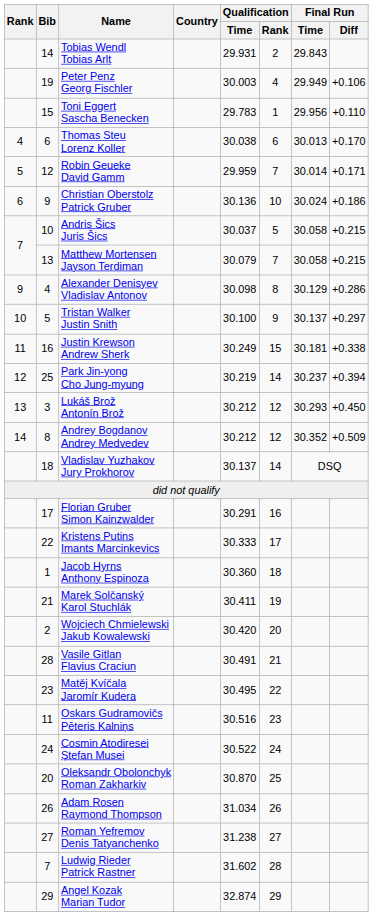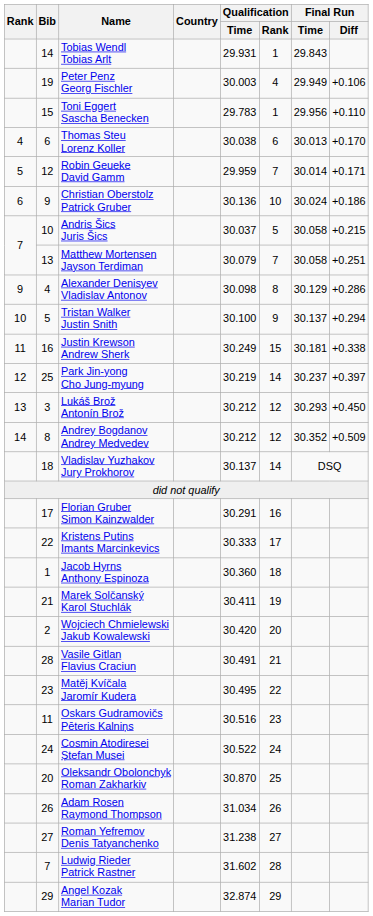Tobias Wendl Tobias Arlt | Qualification / Rank: 2 -> 1
Matthew Mortensen Jayson Terdiman | Final Run / Diff: +0.215 -> +0.251
Tristan Walker Justin Snith | Final Run / Diff: +0.297 -> +0.294
Park Jin-yong Cho Jung-myung | Final Run / Diff: +0.394 -> +0.397
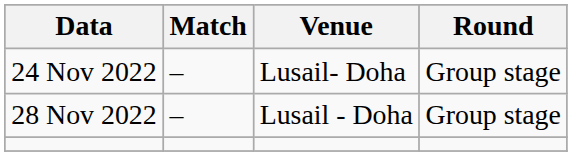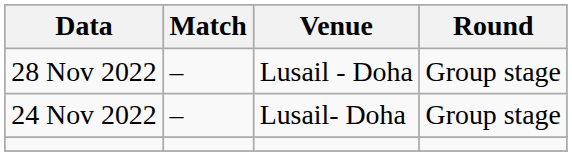rows swapped: 24 Nov 2022 <-> 28 Nov 2022
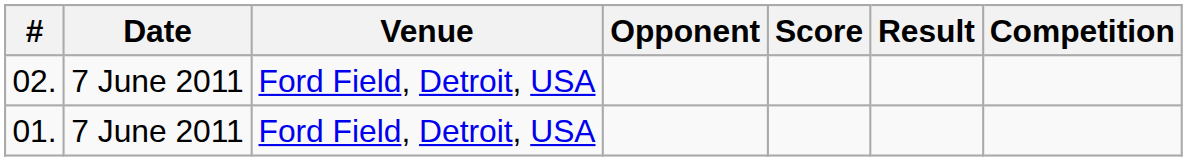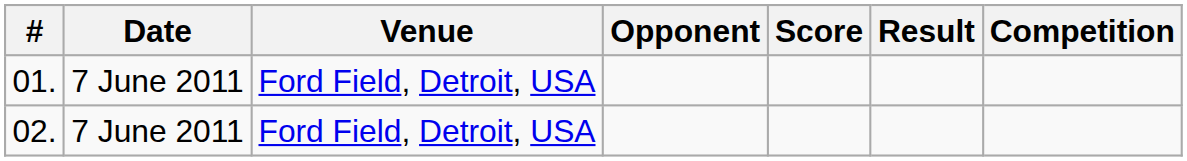rows swapped: 01. <-> 02.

***

THE REQUEST: List every line of the material above that contains the string "Diff", treating uppercase and lowercase letters as distinct.

TASK SOLUTION:
Matthew Mortensen Jayson Terdiman | Final Run / Diff: +0.215 -> +0.251
Tristan Walker Justin Snith | Final Run / Diff: +0.297 -> +0.294
Park Jin-yong Cho Jung-myung | Final Run / Diff: +0.394 -> +0.397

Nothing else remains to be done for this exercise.